Léon Bakst, des Ballets russes à la haute couture

Publié le 01/02/2017

L’exposition Léon Bakst au Palais Garnier.

Christophe Pelé / OnP

Avec ses décors et ses costumes, Léon Bakst (1866-1924) émerveilla le public au début du XXe siècle. Disparu il y a près d’un siècle, l’Opéra national de Paris et la Bibliothèque nationale de France font revivre ses fééries colorées.

Léon Bakst (de son vrai nom Lev Samoïlovitch Rosenberg) naquit à Grodno (aujourd’hui Hrodna, en Biélorussie). Il se forma à l’Académie des Beaux-Arts de Saint-Pétersbourg, et il rencontra, vers 1890, Serge de Diaghilev, au bord de la mer Baltique. Touche-à-tout de génie, Diaghilev s’imposa comme imprésario, créa bientôt les Ballets russes pour proposer des spectacles avec des peintres-décorateurs et des compositeurs russes à travers l’Europe. Il y eut Cléopâtre en 1909, Shéhérazade en 1910… Bakst fut son complice qui envoûta le public avec des scénographies flamboyantes et des costumes aux couleurs profondes, aux contrastes violents de vert et de rouge, où l’orientalisme se mêlait à l’érotisme.

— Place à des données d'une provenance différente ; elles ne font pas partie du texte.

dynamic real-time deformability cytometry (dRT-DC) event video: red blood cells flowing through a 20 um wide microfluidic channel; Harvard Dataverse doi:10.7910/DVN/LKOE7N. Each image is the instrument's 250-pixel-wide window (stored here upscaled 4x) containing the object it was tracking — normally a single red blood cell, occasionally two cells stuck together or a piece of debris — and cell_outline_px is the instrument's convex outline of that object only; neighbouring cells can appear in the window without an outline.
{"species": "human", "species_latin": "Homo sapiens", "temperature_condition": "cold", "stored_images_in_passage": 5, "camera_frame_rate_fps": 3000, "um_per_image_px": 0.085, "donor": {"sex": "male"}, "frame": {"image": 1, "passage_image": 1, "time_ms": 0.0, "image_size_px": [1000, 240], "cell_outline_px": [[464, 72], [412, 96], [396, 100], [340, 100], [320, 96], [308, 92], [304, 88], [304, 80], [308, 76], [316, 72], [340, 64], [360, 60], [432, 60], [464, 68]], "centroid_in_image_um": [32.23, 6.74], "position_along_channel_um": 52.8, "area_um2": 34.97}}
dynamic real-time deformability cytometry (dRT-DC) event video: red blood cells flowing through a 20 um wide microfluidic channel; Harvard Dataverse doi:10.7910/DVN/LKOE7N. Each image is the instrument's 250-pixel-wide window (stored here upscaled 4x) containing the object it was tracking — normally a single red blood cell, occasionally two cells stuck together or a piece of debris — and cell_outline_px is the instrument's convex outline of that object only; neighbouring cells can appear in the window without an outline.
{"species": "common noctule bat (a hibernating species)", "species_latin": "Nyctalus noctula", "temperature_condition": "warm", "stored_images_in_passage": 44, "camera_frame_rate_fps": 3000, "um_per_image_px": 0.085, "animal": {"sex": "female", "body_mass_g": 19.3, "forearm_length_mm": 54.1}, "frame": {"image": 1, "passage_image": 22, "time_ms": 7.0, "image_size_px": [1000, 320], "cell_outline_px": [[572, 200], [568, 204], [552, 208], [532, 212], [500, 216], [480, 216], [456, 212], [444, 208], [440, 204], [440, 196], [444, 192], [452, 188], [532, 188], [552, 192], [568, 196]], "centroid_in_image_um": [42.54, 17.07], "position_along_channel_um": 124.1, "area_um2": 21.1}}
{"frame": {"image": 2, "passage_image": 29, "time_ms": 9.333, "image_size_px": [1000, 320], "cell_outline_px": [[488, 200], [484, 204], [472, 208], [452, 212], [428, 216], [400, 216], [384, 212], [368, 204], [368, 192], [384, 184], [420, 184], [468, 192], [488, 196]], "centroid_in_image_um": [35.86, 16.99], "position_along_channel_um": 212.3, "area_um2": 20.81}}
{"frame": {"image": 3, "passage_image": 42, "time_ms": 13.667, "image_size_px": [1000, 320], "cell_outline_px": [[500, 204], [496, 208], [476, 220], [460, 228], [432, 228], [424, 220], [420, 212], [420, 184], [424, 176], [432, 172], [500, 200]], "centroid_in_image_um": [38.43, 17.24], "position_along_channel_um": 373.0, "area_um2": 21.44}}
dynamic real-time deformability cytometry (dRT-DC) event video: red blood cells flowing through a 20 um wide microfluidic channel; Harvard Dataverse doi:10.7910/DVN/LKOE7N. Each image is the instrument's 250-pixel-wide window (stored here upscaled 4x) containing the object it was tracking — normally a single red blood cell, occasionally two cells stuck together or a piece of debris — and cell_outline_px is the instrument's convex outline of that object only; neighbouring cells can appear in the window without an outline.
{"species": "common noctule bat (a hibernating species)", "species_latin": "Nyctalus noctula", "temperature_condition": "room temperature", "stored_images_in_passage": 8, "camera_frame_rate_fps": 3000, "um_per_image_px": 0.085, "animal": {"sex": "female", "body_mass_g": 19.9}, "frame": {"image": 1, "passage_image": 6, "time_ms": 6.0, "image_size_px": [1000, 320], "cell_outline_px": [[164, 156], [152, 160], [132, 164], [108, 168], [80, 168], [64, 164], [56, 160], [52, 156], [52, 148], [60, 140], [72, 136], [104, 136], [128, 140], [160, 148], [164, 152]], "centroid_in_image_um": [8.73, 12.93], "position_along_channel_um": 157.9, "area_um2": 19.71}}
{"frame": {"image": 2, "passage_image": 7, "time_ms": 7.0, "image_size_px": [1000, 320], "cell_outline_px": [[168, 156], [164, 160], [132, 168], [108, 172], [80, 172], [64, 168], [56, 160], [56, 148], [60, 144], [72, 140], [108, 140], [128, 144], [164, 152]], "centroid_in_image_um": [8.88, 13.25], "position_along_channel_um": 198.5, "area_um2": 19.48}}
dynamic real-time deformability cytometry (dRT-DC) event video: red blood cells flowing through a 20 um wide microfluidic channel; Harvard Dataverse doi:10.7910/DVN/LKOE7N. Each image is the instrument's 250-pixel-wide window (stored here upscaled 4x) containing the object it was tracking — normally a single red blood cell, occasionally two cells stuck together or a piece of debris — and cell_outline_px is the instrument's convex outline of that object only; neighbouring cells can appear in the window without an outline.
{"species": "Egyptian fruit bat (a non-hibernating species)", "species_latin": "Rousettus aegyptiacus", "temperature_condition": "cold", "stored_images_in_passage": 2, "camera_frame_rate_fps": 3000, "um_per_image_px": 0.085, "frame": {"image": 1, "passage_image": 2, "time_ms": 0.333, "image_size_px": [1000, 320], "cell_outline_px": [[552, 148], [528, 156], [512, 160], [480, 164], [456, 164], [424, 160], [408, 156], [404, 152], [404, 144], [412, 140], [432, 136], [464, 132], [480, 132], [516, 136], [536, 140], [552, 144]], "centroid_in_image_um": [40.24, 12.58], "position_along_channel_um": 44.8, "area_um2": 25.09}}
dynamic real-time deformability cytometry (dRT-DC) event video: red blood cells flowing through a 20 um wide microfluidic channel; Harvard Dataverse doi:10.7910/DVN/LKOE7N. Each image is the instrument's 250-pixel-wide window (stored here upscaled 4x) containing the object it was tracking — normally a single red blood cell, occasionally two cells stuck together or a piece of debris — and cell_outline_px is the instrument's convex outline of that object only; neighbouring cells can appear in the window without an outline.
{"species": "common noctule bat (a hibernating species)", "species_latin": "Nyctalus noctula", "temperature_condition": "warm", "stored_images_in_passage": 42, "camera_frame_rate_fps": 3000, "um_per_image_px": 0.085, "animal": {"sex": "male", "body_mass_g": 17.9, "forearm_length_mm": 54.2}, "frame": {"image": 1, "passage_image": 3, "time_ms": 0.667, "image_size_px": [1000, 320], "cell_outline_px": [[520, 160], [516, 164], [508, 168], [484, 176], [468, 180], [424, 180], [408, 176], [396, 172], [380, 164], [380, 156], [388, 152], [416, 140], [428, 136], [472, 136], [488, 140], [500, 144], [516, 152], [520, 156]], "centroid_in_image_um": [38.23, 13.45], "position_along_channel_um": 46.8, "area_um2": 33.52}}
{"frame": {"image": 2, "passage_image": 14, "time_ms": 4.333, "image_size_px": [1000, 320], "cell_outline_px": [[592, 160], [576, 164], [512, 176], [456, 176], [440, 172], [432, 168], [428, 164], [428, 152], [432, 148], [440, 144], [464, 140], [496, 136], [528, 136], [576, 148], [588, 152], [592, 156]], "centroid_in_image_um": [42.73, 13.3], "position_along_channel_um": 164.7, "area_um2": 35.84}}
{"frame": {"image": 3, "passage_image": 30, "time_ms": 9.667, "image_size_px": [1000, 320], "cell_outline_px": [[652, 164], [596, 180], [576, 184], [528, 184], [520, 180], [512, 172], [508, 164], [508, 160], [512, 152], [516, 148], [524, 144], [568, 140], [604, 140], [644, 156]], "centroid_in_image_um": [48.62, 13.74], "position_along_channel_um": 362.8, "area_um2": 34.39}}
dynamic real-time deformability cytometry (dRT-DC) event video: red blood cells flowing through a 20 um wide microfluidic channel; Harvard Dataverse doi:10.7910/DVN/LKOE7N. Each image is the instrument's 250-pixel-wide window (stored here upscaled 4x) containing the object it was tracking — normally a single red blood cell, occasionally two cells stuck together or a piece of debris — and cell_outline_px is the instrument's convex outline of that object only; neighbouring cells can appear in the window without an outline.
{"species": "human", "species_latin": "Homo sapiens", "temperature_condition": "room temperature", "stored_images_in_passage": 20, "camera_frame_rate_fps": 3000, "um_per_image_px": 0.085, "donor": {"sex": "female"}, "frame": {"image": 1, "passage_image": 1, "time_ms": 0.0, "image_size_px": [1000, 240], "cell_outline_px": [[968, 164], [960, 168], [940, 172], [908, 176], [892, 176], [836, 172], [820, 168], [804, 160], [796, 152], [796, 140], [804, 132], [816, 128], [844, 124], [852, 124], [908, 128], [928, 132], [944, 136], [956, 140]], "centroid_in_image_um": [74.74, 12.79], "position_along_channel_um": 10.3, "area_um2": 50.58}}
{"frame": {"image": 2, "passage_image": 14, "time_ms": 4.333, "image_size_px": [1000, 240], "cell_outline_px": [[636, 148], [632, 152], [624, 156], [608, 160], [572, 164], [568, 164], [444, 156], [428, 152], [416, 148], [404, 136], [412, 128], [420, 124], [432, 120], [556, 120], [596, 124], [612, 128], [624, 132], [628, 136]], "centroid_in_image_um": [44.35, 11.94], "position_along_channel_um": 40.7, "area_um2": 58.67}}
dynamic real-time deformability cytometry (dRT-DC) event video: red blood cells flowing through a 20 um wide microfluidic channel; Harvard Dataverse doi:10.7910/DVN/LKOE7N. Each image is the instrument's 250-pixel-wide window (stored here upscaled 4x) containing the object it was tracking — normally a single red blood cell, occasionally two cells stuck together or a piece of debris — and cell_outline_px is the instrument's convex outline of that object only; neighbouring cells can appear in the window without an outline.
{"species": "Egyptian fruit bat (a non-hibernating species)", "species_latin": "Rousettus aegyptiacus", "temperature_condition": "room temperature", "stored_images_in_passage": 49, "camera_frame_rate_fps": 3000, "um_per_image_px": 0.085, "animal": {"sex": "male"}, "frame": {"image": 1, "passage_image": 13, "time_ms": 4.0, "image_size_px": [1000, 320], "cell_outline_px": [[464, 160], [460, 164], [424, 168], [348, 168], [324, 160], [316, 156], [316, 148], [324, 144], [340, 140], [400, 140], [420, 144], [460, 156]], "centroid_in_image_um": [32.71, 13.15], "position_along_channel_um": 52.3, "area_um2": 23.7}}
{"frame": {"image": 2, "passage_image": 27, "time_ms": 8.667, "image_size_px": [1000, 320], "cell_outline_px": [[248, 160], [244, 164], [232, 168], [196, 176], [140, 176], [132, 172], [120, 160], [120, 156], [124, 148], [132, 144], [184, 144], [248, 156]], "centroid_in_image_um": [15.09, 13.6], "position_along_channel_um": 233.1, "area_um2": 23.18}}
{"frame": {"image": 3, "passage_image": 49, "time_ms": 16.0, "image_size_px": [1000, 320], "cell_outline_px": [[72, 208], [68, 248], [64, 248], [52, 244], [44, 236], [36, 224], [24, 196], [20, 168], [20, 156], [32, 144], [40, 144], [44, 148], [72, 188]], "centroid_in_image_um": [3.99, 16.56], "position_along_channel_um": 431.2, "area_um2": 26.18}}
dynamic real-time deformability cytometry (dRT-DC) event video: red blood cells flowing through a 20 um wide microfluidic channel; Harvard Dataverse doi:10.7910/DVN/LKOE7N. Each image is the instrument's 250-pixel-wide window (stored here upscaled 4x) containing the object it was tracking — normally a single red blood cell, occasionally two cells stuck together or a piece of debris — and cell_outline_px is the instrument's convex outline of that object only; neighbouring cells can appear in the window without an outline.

Les Ballets russes incarnèrent cette Europe de l’avant-Première Guerre mondiale, avant qu’elle ne fut disloquée par les nationalismes et emportée par une tempête meurtrière. Serge de Diaghilev fit rêver une dernière fois cette Europe quelque peu décadente toutefois. La Salomé d’Oscar Wilde, par exemple, incarnée par la danseuse Ida Rubinstein, « déshabillée » par Bakst en 1908, était quasiment nue sous sa robe de perles, qu’elle finira par enlever sur scène, comme elle le fera aussi l’année suivante dans Cléopâtre.

Bakst s’installa à Paris en 1893 avec femme et enfant. Ils emménagèrent boulevard Malesherbes, où il partagea ses journées entre des commandes et son travail personnel. Extérieurement, Bakst pouvait être pris pour un professeur très sérieux, portant lorgnons et moustache. Il voyageait sans quitter son atelier, se référençant avec une documentation bien fournie. Pour La Pisanelle, un ballet de Michel Fokine, créé en 1913, il transporta le spectateur sous les voûtes lapis-lazuli d’un immense harem. Pour Phædre, en 1932, il était en Crète, dans le palais de Minos, aux épaisses colonnes bleues et rouges sous des poutres jaune vif.

Les spectacles, avec Bakst, étaient de véritables tableaux vivants. Son génie s’exprima particulièrement dans la création du costume de Vaslav Nijinski, pour le ballet L’Après-midi d’un faune, créé en 1912 sur la musique de Claude Debussy. Le corps du danseur était recouvert d’une sorte de pyjama blanc tacheté de noir. Nijinski se déplaçait latéralement sur un fond de rochers et d’arbres vert et or.

Après la Grande Guerre, Bakst fut moins dans le ton de la nouvelle époque. Gontcharova, Larionov, Picasso, Matisse et les avant-gardes, qu’il n’appréciait pas, lui ravirent la vedette. Bakst fut l’ami du dandy Robert de Montesquiou, familier de l’élégante comtesse Greffulhe. Bakst aimait la mode. Il dessina pour la couturière Jeanne Paquin et influença le style orientalisant de Paul Poiret. Il fut, chose inattendue, le « premier et inoubliable maître » de Marc Chagall, qui le pleura à sa mort.